Data to examine section start

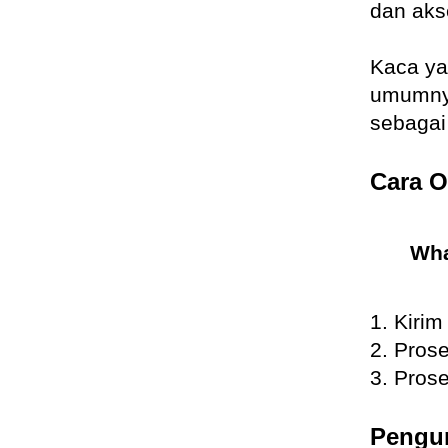
dan aks
Kaca ya
umumnya
sebagai
Cara O
Wha
1. Kiri
2. Pros
3. Pros
Pengun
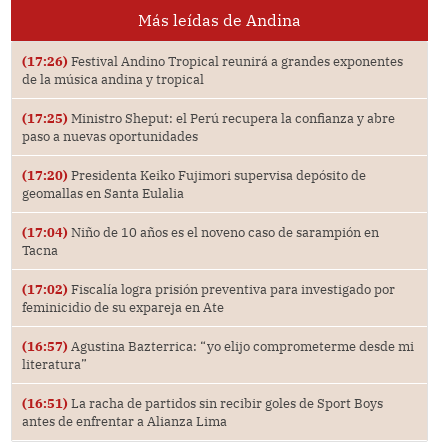
Más leídas de Andina
(17:26)
Festival Andino Tropical reunirá a grandes exponentes
de la música andina y tropical
(17:25)
Ministro Sheput: el Perú recupera la confianza y abre
paso a nuevas oportunidades
(17:20)
Presidenta Keiko Fujimori supervisa depósito de
geomallas en Santa Eulalia
(17:04)
Niño de 10 años es el noveno caso de sarampión en
Tacna
(17:02)
Fiscalía logra prisión preventiva para investigado por
feminicidio de su expareja en Ate
(16:57)
Agustina Bazterrica: “yo elijo comprometerme desde mi
literatura”
(16:51)
La racha de partidos sin recibir goles de Sport Boys
antes de enfrentar a Alianza Lima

Data to examine section end

=== Exercise directions ===
Reproduce the data above line for line, from its first line through the line containing "Fiscalía logra prisión", both ends included, with the pictures omitted and nothing more.

=== Response ===
dan aks
Kaca ya
umumnya
sebagai
Cara O
Wha
1. Kiri
2. Pros
3. Pros
Pengun
Más leídas de Andina
(17:26)
Festival Andino Tropical reunirá a grandes exponentes
de la música andina y tropical
(17:25)
Ministro Sheput: el Perú recupera la confianza y abre
paso a nuevas oportunidades
(17:20)
Presidenta Keiko Fujimori supervisa depósito de
geomallas en Santa Eulalia
(17:04)
Niño de 10 años es el noveno caso de sarampión en
Tacna
(17:02)
Fiscalía logra prisión preventiva para investigado por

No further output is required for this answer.